Transcribed page contents:
§
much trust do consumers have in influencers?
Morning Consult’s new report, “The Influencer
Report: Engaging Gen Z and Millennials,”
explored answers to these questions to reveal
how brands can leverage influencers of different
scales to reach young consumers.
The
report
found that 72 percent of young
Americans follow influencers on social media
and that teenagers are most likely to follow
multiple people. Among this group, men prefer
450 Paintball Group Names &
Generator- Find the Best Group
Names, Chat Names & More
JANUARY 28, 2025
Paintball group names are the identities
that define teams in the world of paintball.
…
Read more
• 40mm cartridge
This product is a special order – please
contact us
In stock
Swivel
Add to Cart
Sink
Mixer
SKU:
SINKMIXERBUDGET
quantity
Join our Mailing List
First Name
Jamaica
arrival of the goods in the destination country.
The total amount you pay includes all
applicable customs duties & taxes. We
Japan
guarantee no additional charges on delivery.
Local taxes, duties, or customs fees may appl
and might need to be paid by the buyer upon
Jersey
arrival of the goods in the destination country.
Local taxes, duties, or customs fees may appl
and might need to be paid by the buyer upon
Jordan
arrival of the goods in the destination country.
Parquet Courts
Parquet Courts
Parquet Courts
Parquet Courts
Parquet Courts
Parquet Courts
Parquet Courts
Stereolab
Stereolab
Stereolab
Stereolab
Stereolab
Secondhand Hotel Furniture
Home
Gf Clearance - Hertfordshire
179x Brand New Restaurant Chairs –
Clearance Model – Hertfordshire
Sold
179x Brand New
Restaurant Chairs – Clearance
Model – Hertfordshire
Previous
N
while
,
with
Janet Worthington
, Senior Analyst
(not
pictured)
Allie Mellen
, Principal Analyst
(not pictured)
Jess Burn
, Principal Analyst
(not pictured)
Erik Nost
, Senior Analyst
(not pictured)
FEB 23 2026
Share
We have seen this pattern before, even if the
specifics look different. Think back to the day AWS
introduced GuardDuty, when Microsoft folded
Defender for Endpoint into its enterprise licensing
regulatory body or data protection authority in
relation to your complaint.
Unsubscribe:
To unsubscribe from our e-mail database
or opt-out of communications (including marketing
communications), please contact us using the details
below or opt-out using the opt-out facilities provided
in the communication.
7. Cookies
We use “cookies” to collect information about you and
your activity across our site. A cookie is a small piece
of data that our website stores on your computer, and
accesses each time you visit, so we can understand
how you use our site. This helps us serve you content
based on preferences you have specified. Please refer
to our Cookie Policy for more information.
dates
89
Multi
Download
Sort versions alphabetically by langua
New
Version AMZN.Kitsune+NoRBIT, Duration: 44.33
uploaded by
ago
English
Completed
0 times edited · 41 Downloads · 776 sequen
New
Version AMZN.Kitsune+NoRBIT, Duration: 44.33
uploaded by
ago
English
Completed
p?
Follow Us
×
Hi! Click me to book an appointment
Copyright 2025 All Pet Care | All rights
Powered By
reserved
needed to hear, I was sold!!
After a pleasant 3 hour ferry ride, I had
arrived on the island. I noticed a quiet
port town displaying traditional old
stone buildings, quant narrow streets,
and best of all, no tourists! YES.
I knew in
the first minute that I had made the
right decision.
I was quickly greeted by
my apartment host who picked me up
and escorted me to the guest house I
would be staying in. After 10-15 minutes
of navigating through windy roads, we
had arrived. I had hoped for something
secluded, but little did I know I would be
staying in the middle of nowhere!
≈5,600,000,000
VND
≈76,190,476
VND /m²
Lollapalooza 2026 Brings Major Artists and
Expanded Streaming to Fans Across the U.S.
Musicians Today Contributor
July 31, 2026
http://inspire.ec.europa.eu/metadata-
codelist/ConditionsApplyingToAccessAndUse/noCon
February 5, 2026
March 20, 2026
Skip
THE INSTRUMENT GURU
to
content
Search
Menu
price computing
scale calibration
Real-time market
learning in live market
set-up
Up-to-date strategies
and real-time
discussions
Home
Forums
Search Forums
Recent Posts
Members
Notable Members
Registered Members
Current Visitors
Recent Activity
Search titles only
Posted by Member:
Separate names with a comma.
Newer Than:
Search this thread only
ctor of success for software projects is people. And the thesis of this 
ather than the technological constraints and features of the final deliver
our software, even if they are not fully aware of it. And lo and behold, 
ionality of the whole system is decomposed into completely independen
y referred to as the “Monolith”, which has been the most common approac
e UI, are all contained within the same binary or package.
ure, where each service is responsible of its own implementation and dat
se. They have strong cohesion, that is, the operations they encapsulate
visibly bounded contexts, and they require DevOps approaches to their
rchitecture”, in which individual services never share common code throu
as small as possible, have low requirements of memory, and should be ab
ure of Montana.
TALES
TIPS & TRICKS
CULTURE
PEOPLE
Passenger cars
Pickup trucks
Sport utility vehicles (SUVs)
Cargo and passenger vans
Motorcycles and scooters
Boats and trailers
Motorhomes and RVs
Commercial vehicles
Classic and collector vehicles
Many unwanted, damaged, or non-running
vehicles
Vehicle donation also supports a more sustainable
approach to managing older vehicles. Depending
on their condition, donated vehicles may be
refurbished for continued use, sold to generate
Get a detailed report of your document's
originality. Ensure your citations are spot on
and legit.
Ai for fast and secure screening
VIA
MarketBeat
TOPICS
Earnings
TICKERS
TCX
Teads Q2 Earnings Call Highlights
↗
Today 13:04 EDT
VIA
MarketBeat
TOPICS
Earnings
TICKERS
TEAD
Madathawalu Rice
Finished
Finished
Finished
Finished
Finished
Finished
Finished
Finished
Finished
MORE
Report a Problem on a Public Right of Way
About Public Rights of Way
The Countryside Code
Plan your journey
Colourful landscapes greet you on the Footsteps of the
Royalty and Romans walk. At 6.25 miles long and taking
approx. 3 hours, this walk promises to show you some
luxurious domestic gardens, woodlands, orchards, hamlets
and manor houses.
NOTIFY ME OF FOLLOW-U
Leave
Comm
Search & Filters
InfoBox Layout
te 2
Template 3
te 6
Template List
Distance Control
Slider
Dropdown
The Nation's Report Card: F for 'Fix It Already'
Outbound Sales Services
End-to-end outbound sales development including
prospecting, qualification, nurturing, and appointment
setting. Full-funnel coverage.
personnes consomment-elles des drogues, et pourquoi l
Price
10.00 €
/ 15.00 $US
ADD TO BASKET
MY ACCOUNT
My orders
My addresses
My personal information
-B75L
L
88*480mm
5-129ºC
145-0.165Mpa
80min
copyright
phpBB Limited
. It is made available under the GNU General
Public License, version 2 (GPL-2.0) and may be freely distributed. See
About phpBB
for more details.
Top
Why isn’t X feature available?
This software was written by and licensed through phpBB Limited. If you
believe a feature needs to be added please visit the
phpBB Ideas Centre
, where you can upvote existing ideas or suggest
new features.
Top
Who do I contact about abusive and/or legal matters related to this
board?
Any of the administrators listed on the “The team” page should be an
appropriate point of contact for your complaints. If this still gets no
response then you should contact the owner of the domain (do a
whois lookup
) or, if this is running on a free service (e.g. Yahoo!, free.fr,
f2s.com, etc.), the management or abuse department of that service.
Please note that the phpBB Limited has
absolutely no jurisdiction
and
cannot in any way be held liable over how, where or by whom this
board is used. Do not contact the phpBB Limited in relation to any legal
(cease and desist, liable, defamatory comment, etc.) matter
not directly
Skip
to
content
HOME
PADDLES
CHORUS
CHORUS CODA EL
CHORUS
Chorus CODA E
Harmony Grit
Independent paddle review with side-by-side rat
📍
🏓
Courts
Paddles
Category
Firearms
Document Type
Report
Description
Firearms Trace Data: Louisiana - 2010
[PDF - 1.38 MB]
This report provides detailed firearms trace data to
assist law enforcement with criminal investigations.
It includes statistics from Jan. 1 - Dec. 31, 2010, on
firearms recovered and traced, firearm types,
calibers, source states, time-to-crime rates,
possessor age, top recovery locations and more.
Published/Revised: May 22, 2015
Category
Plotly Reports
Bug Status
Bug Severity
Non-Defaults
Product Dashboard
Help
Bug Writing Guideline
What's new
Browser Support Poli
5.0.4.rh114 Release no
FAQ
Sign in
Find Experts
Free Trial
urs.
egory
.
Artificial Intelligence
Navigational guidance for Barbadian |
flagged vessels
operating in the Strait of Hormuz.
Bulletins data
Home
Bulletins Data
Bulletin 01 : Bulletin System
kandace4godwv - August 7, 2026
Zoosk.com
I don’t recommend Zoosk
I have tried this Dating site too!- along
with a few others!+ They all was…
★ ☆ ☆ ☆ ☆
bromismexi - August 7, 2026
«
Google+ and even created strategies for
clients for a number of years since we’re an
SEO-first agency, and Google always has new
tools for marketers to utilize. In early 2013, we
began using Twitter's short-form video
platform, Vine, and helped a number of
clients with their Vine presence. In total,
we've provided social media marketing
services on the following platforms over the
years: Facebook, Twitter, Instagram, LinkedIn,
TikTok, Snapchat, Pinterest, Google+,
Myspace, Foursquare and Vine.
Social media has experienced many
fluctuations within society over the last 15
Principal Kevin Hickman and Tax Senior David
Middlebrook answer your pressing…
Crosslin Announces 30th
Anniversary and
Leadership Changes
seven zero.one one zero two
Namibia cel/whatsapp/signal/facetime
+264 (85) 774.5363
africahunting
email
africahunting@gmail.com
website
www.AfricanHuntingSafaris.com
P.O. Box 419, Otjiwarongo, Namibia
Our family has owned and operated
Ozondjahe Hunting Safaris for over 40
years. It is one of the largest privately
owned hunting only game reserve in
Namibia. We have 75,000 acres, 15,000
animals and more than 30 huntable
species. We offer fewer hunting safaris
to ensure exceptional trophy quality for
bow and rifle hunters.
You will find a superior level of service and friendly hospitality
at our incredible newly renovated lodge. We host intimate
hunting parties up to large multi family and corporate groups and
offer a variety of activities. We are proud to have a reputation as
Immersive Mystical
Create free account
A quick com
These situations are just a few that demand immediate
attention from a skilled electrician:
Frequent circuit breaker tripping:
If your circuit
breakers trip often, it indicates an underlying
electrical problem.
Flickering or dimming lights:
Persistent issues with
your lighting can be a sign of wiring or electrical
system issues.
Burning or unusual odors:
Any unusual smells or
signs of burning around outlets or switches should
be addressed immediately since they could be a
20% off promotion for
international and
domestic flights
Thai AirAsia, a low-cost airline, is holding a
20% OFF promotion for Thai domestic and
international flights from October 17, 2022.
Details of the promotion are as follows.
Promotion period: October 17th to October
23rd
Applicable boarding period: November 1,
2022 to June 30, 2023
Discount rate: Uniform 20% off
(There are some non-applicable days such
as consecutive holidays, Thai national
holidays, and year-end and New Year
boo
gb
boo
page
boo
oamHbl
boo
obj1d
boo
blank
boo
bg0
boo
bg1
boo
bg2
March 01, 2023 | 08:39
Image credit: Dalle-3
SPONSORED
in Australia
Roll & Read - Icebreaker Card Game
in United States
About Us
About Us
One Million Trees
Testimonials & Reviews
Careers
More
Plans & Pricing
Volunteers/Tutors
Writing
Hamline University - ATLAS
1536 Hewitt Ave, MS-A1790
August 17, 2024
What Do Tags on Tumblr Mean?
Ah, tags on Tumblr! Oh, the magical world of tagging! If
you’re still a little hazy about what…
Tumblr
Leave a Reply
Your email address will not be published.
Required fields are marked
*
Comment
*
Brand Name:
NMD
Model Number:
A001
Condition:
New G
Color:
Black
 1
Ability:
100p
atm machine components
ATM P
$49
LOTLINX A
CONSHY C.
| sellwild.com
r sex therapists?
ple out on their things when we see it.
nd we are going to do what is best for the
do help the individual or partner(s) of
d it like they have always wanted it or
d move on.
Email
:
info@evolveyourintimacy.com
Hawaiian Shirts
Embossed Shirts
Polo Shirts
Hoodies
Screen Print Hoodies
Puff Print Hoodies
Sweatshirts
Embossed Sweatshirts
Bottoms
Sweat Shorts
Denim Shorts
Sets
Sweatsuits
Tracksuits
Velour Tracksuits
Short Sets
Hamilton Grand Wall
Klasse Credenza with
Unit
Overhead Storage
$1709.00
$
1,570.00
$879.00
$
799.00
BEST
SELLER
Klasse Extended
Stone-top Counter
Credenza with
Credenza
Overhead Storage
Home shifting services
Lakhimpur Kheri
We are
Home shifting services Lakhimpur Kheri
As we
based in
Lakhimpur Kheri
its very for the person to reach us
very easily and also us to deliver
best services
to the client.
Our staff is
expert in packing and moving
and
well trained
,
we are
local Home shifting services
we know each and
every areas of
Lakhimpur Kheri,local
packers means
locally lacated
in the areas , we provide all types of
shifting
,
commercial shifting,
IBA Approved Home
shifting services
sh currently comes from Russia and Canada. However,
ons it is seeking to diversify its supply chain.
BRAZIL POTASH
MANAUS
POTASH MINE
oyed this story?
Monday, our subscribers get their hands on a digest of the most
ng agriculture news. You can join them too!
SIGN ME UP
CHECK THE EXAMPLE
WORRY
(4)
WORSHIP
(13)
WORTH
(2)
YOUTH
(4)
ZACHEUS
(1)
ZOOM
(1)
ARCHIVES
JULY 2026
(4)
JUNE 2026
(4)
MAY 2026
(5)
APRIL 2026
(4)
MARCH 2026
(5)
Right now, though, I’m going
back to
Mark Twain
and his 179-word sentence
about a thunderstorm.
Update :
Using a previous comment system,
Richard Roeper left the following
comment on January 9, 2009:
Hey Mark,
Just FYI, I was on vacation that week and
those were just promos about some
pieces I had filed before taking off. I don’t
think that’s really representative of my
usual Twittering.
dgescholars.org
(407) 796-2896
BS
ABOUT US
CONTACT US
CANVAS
§
PROBLEM REQUIREMENTS: Please convert everything from the beginning of the material down to the line containing "found that 72 percent of young", inclusive, into a JSON list of strings, one string per line, with blank lines omitted.

ANSWER SECTION:
[
  "much trust do consumers have in influencers?",
  "Morning Consult’s new report, “The Influencer",
  "Report: Engaging Gen Z and Millennials,”",
  "explored answers to these questions to reveal",
  "how brands can leverage influencers of different",
  "scales to reach young consumers.",
  "The",
  "report",
  "found that 72 percent of young"
]